Cvc Ransomware
The Cvc Ransomware is the latest malware threat to be spawned from the extremely prolific Dharma malware family. Indeed, it appears that despite its age, the Dharma Ransomware family is still as relevant among cybercriminals as ever, and new variants can be observed being unleashed in the wild almost daily.
The Cvc Ransomware is such a variant precisely, as it shows little deviation or improvement compared to the other ransomware threats belonging to the family. The only characteristics that distinguish it from the rest are the specific emails used as a communication channel with the hackers behind the threat and the file extension for the encrypted files.
When the Cvc Ransomware manages to compromise a computer, it proceeds to lock nearly all of the files stored on it with a powerful encryption algorithm effectively. MS Office files, PDFs, databases, photos, music, and video files will be rendered inaccessible and unusable. Every encrypted file will have its name modified significantly, a common behavior for the Dharma Ransomware variants. The Cvc Ransomware appends a unique ID string assigned to the specific victim, followed by the 'patrik008@tutanota.com' email address, and finally, '.cvc' as a new extension. Another typical Dharma aspect that the Cvc Ransomware retains is the delivery of the ransom note in two different forms - as text files named 'FILES ENCRYPTED.txt' and displayed in a pop-up window.

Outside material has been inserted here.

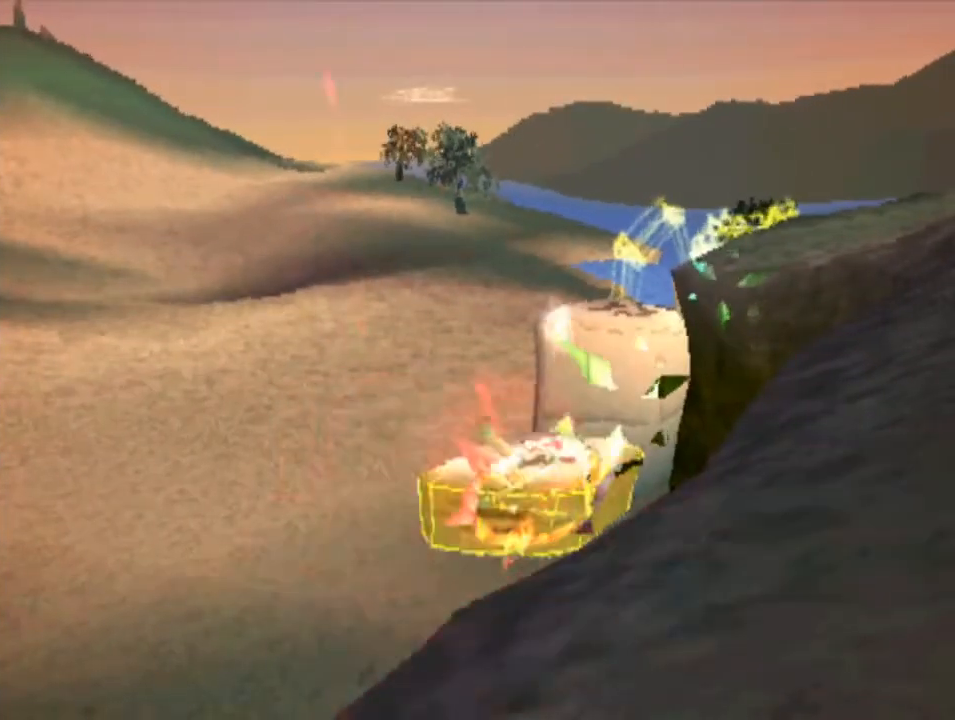
{"buttons": ["R2"], "left_stick": "center", "events": []}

The message delivered in the text files is rather short and contains little details. Affected users are simply told to contact either the same email from the modified file names - 'patrik008@tutanota.com,' or an alternative address at 'bank008800@cock.li.' On the other hand, the ransom note from the pop-up window offers far more details, although most of them are warnings such as users not renaming the encrypted files or that the user of third-party decryption tools could cause irreversible damage to the locked files.
The full text of the Cvc Ransomware's pop-up note is:
'YOUR FILES ARE ENCRYPTED
Don't worry,you can return all your files!
If you want to restore them, follow this link: email patrik008@tutanota.com YOUR ID -
If you have not been answered via the link within 12 hours, write to us by email:bank008800@cock.li
Attention!
Do not rename encrypted files.
Do not try to decrypt your data using third party software, it may cause permanent data loss.
Decryption of your files with the help of third parties may cause increased price (they add their fee to our) or you can become a victim of a scam.'
The brief message found in the 'FILES ENCRYPTED.txt' files is:
'all your data has been locked us
You want to return?
write email patrik008@tutanota.com or bank008800@cock.li.'
How Does CVC Ransomware Infect Computers?
Like other malware, CVC ransomware typically spreads through spam email messages, malicious advertising, infected websites, and infected software updates and installers. Most computer infections can be traced back to someone clicking on a link or attachment in a malicious email.
Spam emails are written to appear as if they come from a legitimate source. Emails could claim to have come from a shipping company or banking institution. The reality is that hackers sent the emails as part of a phishing scheme to deceive recipients. There are also cases of emails coming from genuine sources that were themselves affected by the CVC ransomware. The ransomware gets into email accounts and writes and sends emails to people in the owner’s contact list.
Another common infection point for CVC ransomware is installing pirated software. Many internet users turn to torrenting websites to access cracked software and games without paying for them. Hackers upload fake versions of these programs or program cracking software to install malware such as CVC on the side. There are many risks to downloading illicit software – risks that are not worth it.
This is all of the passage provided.